▶ **TASK LIST**:
[A] For the general meeting invitation below, say whether each statement agrees with it, answering yes or no and quoting the deciding words: (i) the meeting begins at 10:00 a.m. on Friday, April 21, 2023; (ii) the company's registered office is in Munderfing; (iii) the agenda includes electing the auditor for the 2022 financial year.
[B] Carry on the general meeting invitation below from the point where it stops.

▶ **TEXT SHOWN**:
* * * *

EQS-News: PIERER Mobility AG / Announcement of the Convening of the General Meeting
PIERER Mobility AG: Invitation to the 26th Annual General Meeting

24.03.2023 / 10:22 CET/CEST
Announcement of the Convening of the General Meeting, transmitted by EQS News - a service of EQS Group AG.
The issuer is solely responsible for the content of this announcement.


PIERER Mobility AG

FN 78112 x

with its registered office in Wels

ISIN: AT0000KTMI02

Invitation to the

26th Annual General Meeting

to be held on Friday, April 21, 2023 at 10:00 a.m. (CET)

in the House of Brands, Gewerbegebiet Nord 20, 5222 Munderfing

 

 

I. AGENDA

 

1. Presentation of the approved annual financial statements and the management report of the Executive Board as well as the consolidated financial statements, the consolidated management report, the corporate governance report and the proposal for the appropriation of profits for the 2022 financial year, together with the report of the Supervisory Board on the 2022 financial year.

2. Resolution on the appropriation of the balance sheet profit shown in the annual financial statements at December 31, 2022.

3. Resolution on the discharge of the members of the Executive Board for the 2022 financial year.

4. Resolution on the discharge of the members of the Supervisory Board for the 2022 financial year.

5. Resolution on the determination of the remuneration of the members of the Supervisory Board for the 2022 financial year.

6. Resolution on the remuneration report.

7. Election of the auditor and group auditor for the 2023 financial year.

8. Resolution on the amendment of the articles of association in § 3 (Publications).

9. Resolution on the amendment of the articles of association in § 6 (Executive Board – Composition, Representation, Management).

10. Elections to the Supervisory Board.

* * * *

▶ **RECORD SET**:
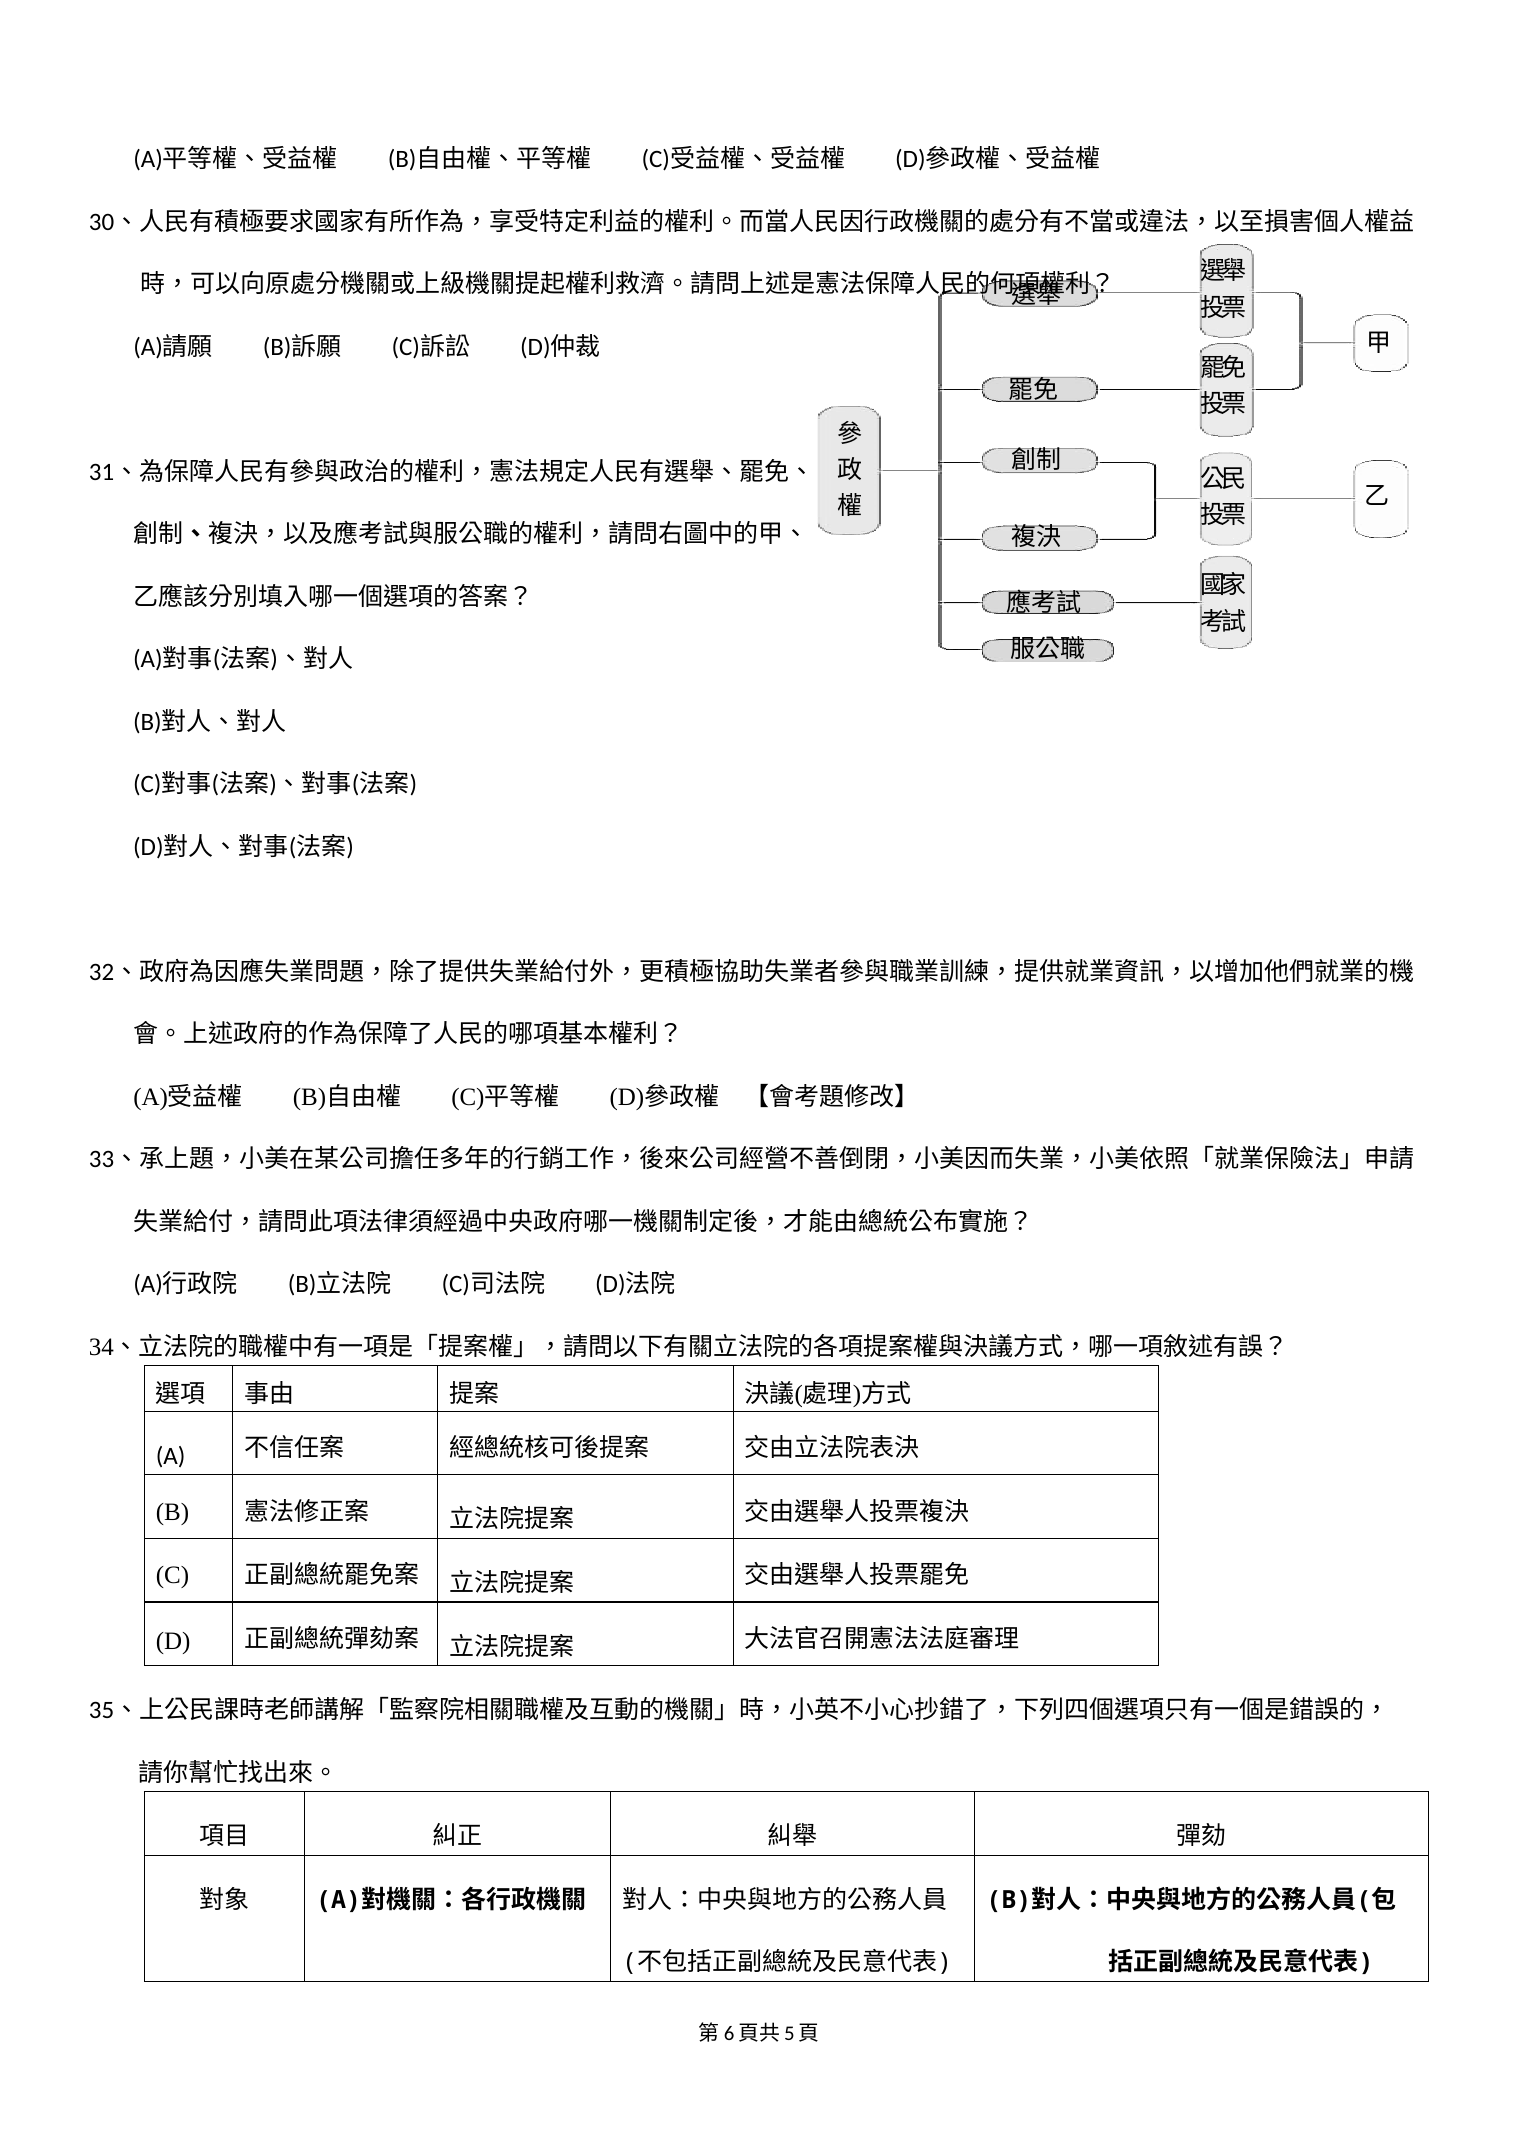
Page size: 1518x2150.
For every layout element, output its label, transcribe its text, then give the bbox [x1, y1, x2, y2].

* * * *

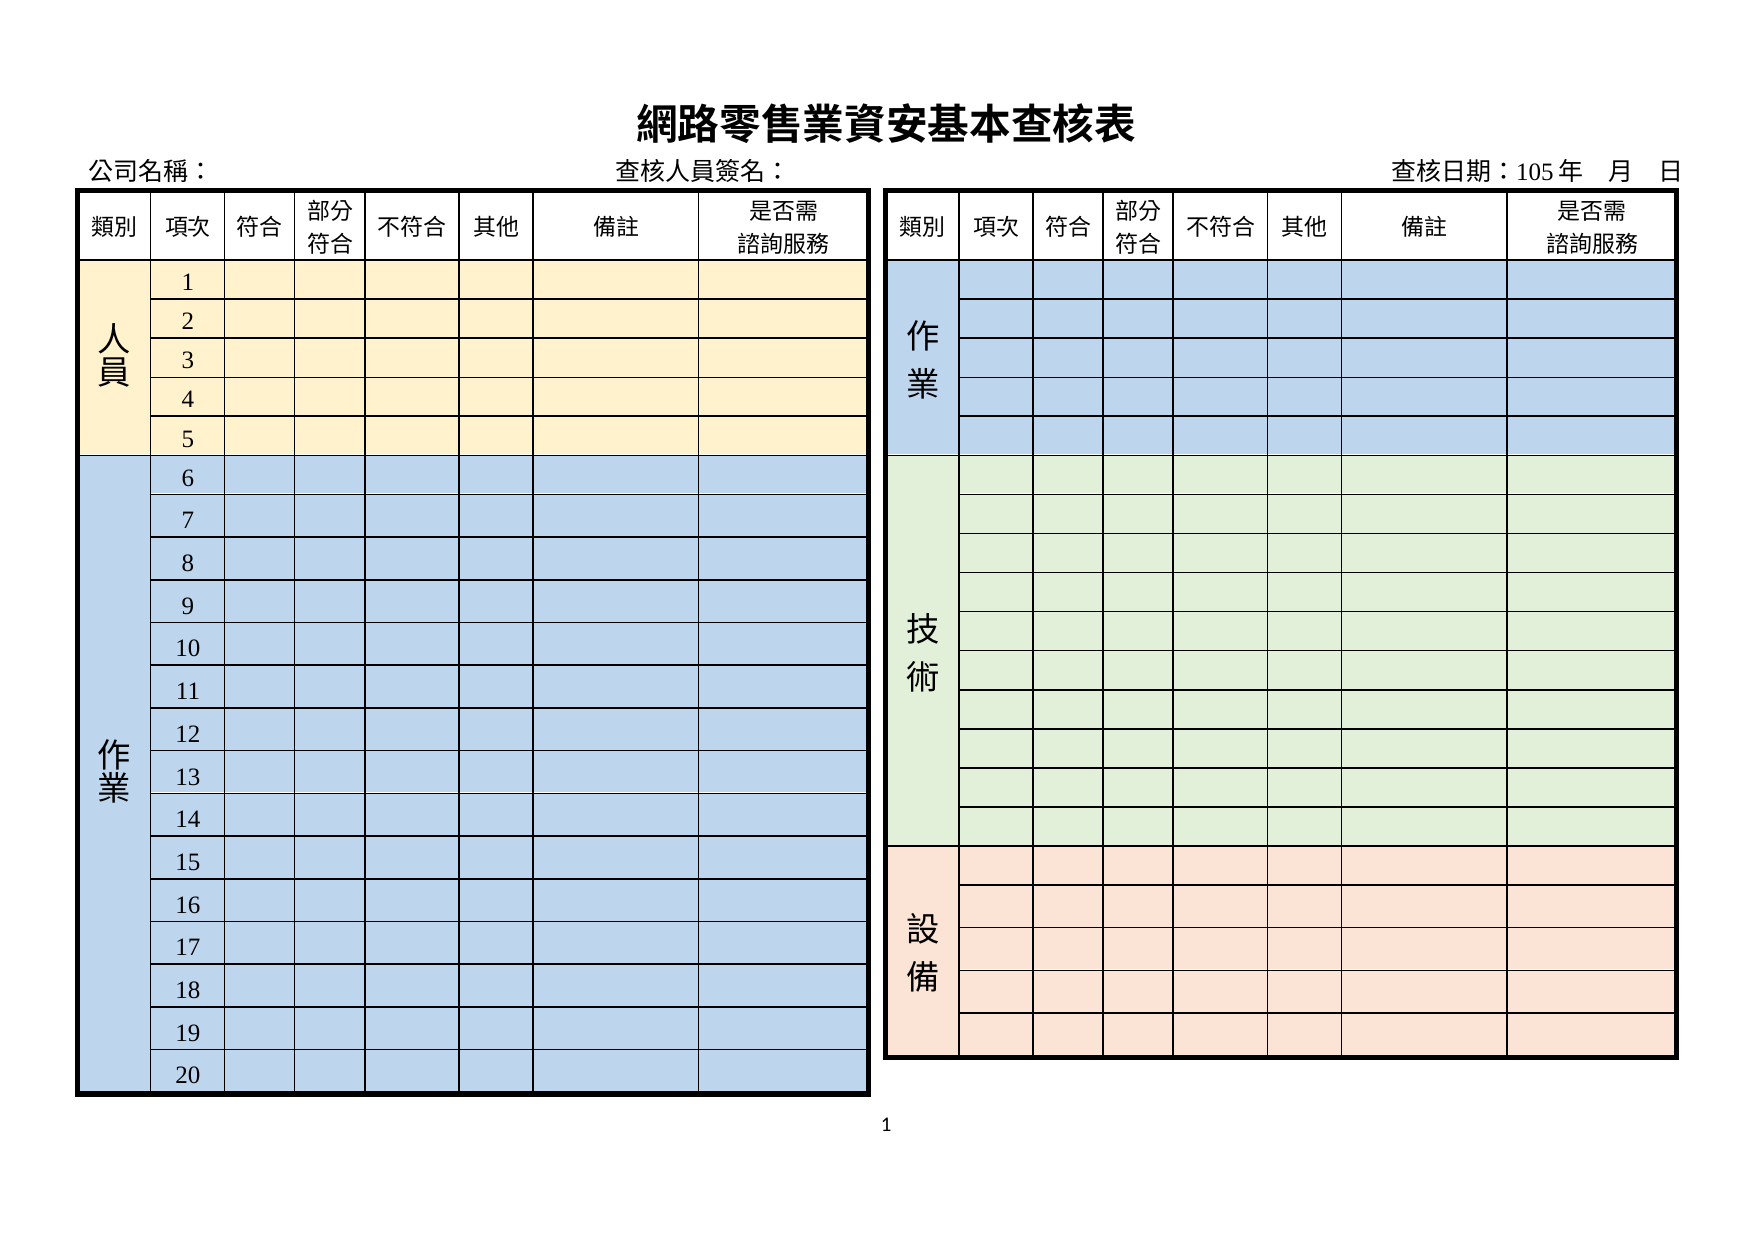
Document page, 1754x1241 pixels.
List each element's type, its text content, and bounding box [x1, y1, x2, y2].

* * * *

▶ **EXPECTED ANSWERS**:
[A]
(i) Yes: "to be held on Friday, April 21, 2023 at 10:00 a.m. (CET)"
(ii) No: "with its registered office in Wels"
(iii) No: "Election of the auditor and group auditor for the 2023 financial year."

[B]
11. Resolution on the authorization of the Executive Board to issue financial instruments within the meaning of § 174 of the Austrian Stock Corporation Act (AktG), in particular convertible bonds, participating bonds and profit participation rights, which may also grant subscription and/or conversion rights to the acquisition of shares in the company, also with the full or partial exclusion of shareholders’ subscription rights to the financial instruments.

12. Resolution on the cancellation of the Conditional Capital pursuant to § 159 para. 2 no. 1 of the Austrian Stock Corporation Act (AktG) as per the resolution of the Annual General Meeting of April 27, 2017, resolution on the conditional increase of the share capital of the company pursuant to § 159 para. 2 no. 1 of the Austrian Stock Corporation Act (AktG) for the issuance to creditors of financial instruments pursuant to § 174 of the Austrian Stock Corporation Act (AktG) as well as the corresponding amendment of the articles of association in § 5a (Contingent Capital).

13. a. Resolution on the authorization to acquire treasury shares pursuant to § 65 para. 1 no. 8 of the Austrian Stock Corporation Act (AktG) and for the redemption of shares.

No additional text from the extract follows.